*Set exercise*: Please gather each line of the data below that contains the word "satellite" and write those lines out. Matches must have the same case.
-----
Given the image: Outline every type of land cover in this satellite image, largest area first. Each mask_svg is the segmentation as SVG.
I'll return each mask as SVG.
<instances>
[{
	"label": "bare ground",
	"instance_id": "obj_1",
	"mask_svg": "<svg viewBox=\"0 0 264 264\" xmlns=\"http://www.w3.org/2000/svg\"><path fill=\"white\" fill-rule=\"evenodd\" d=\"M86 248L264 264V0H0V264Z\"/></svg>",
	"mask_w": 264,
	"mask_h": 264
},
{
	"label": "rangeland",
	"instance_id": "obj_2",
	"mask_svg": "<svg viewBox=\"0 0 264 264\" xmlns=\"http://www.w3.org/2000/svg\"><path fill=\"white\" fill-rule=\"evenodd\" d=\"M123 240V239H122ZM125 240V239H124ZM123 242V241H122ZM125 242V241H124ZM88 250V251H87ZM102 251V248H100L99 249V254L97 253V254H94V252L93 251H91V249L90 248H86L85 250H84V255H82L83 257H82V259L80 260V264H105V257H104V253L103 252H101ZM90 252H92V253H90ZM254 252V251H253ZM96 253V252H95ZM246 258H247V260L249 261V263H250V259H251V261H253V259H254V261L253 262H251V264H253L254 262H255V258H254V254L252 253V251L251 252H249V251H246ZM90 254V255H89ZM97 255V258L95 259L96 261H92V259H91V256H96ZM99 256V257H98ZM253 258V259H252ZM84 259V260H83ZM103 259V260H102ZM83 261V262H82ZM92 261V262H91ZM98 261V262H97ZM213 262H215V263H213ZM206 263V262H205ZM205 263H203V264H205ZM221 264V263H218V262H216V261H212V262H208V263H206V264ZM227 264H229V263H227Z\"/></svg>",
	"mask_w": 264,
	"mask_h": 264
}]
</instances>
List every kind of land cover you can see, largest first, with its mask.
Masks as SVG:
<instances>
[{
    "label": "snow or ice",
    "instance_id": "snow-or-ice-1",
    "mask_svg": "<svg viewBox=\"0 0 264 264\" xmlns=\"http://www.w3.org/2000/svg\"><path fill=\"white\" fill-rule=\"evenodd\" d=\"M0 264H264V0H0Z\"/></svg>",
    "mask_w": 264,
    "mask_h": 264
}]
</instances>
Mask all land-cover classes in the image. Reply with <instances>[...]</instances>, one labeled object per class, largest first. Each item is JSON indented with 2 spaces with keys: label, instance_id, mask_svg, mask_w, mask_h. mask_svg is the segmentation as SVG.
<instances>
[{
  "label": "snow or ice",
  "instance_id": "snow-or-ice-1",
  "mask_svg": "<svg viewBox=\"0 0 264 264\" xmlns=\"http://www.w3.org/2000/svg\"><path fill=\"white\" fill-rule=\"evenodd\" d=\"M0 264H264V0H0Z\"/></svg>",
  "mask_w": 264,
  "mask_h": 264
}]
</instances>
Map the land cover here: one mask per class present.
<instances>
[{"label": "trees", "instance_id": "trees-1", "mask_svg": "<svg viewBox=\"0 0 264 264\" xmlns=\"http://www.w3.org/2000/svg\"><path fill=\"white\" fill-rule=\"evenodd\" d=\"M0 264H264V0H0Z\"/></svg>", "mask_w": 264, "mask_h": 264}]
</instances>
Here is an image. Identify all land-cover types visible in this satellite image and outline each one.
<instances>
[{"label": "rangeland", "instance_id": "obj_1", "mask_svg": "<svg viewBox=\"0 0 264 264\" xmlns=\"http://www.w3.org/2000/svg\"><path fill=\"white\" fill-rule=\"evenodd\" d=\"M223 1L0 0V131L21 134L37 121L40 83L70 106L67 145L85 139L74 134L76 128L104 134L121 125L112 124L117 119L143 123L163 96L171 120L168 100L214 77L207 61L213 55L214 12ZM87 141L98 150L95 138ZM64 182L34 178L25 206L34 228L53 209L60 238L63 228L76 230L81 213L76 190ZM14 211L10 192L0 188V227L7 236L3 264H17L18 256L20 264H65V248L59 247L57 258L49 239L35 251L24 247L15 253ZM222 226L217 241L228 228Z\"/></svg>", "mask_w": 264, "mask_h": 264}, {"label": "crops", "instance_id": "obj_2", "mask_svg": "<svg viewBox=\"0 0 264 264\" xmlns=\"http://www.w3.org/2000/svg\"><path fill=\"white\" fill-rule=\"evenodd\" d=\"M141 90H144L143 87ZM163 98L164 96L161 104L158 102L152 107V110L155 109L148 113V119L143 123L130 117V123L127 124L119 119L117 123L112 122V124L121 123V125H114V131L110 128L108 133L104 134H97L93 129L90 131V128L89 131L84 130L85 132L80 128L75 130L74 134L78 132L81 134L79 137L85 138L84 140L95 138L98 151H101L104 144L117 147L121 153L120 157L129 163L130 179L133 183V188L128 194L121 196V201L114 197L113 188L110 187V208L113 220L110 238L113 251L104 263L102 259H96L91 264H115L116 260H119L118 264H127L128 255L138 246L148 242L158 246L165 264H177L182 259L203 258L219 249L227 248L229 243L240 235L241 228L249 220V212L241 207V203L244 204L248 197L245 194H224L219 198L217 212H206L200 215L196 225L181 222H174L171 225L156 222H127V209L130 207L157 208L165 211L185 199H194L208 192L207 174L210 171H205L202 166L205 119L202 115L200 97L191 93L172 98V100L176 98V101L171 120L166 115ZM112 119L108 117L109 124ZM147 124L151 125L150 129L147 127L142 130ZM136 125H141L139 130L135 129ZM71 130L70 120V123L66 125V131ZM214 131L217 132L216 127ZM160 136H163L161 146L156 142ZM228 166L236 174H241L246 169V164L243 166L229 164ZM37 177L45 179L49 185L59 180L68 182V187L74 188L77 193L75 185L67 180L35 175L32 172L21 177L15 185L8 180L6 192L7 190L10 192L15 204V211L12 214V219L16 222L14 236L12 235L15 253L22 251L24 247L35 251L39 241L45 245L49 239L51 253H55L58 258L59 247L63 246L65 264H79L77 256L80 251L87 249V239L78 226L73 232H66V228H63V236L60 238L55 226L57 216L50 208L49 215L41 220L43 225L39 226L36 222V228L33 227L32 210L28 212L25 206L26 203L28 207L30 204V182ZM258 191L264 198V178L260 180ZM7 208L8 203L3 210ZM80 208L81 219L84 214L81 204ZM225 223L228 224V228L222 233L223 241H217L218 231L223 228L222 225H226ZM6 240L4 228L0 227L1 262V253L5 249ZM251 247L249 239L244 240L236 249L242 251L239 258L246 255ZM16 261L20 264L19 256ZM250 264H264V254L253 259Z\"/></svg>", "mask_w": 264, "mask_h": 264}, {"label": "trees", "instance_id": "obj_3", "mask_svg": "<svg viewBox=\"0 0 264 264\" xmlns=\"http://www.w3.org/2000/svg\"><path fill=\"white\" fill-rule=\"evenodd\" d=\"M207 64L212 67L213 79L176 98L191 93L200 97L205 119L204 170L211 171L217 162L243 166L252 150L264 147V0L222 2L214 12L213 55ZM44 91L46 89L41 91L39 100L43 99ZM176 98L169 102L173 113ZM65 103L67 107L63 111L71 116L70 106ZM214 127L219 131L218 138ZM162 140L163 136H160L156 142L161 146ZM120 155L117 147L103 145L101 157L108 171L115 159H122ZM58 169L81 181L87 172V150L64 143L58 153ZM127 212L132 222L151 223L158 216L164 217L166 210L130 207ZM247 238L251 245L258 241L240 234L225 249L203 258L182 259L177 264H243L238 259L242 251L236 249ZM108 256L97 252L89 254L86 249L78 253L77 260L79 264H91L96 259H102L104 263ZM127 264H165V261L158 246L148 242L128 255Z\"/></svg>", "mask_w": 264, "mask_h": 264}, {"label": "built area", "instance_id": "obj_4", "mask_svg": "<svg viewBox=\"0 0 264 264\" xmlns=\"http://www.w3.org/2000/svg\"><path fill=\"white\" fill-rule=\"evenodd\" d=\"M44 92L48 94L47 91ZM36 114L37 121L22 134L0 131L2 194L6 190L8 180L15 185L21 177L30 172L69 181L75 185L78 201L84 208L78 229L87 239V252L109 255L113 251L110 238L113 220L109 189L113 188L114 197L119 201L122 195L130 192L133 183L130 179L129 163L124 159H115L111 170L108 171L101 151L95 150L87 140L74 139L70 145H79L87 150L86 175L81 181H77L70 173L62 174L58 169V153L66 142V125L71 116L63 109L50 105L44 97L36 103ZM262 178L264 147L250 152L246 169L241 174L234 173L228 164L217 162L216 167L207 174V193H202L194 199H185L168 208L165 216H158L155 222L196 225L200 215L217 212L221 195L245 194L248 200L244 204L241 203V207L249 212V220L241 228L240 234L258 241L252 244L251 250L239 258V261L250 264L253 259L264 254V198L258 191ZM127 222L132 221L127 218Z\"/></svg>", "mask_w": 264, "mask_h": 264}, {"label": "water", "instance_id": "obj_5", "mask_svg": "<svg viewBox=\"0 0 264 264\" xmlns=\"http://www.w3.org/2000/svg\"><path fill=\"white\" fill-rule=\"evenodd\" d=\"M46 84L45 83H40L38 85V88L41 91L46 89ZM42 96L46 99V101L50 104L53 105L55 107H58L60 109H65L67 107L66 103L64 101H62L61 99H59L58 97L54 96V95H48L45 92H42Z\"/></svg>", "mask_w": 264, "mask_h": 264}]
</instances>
-----
*Answer to the task*:
Given the image: Outline every type of land cover in this satellite image, largest area first. Each mask_svg is the segmentation as SVG.
Here is an image. Identify all land-cover types visible in this satellite image and outline each one.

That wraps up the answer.